Five technologies will be released initially:
· OSL, a programmable shading language for rendering
· Field3d, a voxel data storage library
· Maya Reticule, a Maya Plug-in for camera masking
· Scala Migration, a database migration tool
· Pystring, python-like string handling in C++
Imageworks’ production environment, which is known for its photo-real visual effects, digital character performances, and innovative technologies to facilitate their creation, has incorporated open source solutions, most notably the Linux operating system, for many years. Now the company is contributing back to the open source community by making these technologies available.
To launch these open source technologies, Imageworks engineers will be at SIGGRAPH, the international conference of computer graphics held this year in New Orleans, August 3-8. There will be a “Birds of a Feather” meeting around the topic of voxel data storage, on Thursday, August 6 at 9:30 AM in Room 287 at the Ernest N. Morial Convention Center. Imageworks is also launching a Web site to keep the developer community updated on its open source projects at http://opensource.imageworks.com.

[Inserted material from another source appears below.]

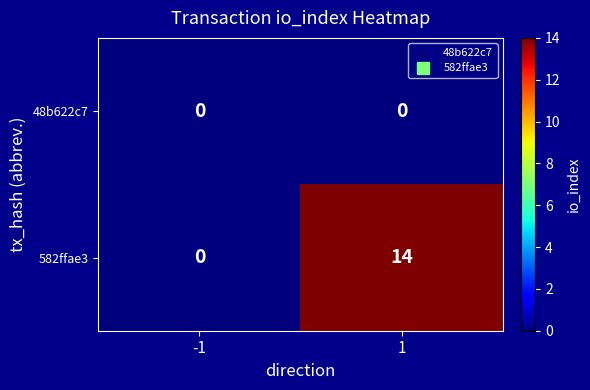

What is the greatest value displayed?

14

Highlights of the release include the following:
Field3D
Field3D is an open source library for storing voxel data. It provides C++ classes that handle storage in memory, as well as a file format based on HDF5 that allows the C++ objects to easily be written to and read from disk.
The library was initially developed at Sony Pictures Imageworks as a replacement for the three different in-house file formats already used to store voxel data. It is the foundation for Imageworks’ in-house simulation framework and volume rendering software. It is actively used in production.
Scala Migrations
Scala Migrations is a library to manage upgrades and rollbacks to database schemas. Migrations allow a source control system to manage together the database schema and the code using the schema. It is designed to allow multiple developers working on a project with a database backend to design schema modifications independently, apply the migrations to their local database for debugging and when complete, check them into a source control system to manage as one manages normal source code.

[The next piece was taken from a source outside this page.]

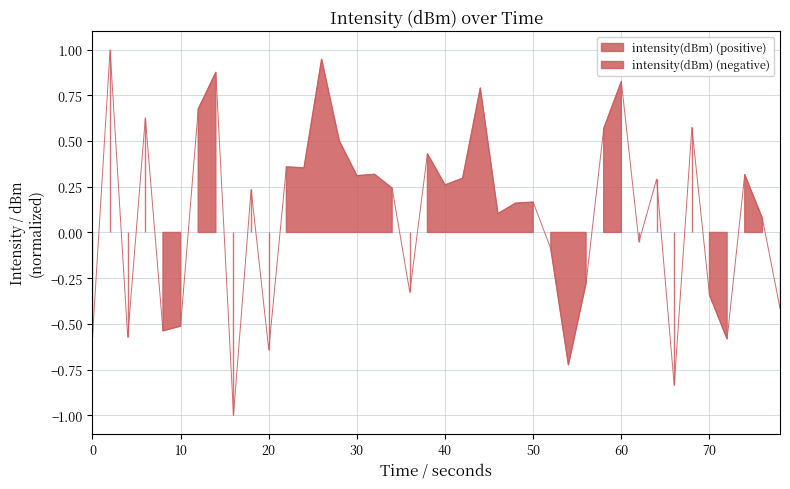

How many points are higher than both their immediate neighbors (excluding endpoints)?

14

The package is based off Ruby on Rails Migrations and in fact shares the exact same schema migration table to manage the list of installed migrations. The Scala Migrations library utilizes the clean Scala language to write easy to understand migrations. Scala Migrations provides a database abstraction layer that allows migrations to target any supported database vendor.
OSL (Open Shading Language)
Open Shading Language (OSL) is a small but rich language for programmable shading in advanced renderers and other applications. OSL is similar to C, as well as other shading languages; however, it is specifically designed for advanced rendering algorithms with features such as radiance closures, BRDFs, and deferred ray tracing as first-class concepts.
The OSL project includes a complete language specification, a compiler from OSL to an intermediate assembly-like byte code, an interpreter that executes OSL shaders on collections of points in a SIMD manner, and extensive standard shader function library. These all exist as libraries with straightforward C++ APIs, and so may be easily integrated into existing renderers, compositing packages, image processing tools, or other applications. Additionally, the source code can be easily customized to allow for renderer-specific extensions or alterations, or custom back-ends to translate to GPUs or other special hardware.
Pystring
Pystring is a collection of C++ functions which match the interface and behavior of python’s string class methods using std::string. Implemented in C++, it does not require or make use of a python interpreter. Rather, it provides convenience and familiarity for common string operations not included in the standard C++ library. It’s also useful in environments where both C++ and python are used.
Maya Reticle
Originally developed at Sony Pictures Imageworks, spReticleLoc is a Maya C++ plug-in plus MEL code that creates a reticule for a camera. It allows for various camera reference masks to be displayed when looking through the camera, such as filmback, projection gate, and pan and scan attributes
The value of predefined parameters can be displayed in selectable areas, such as the camera focal length and name, current aspect ratio, frame number, name of the show and shot, Maya scene file name, current user name, etc. Arbitrary textural information can be displayed as well.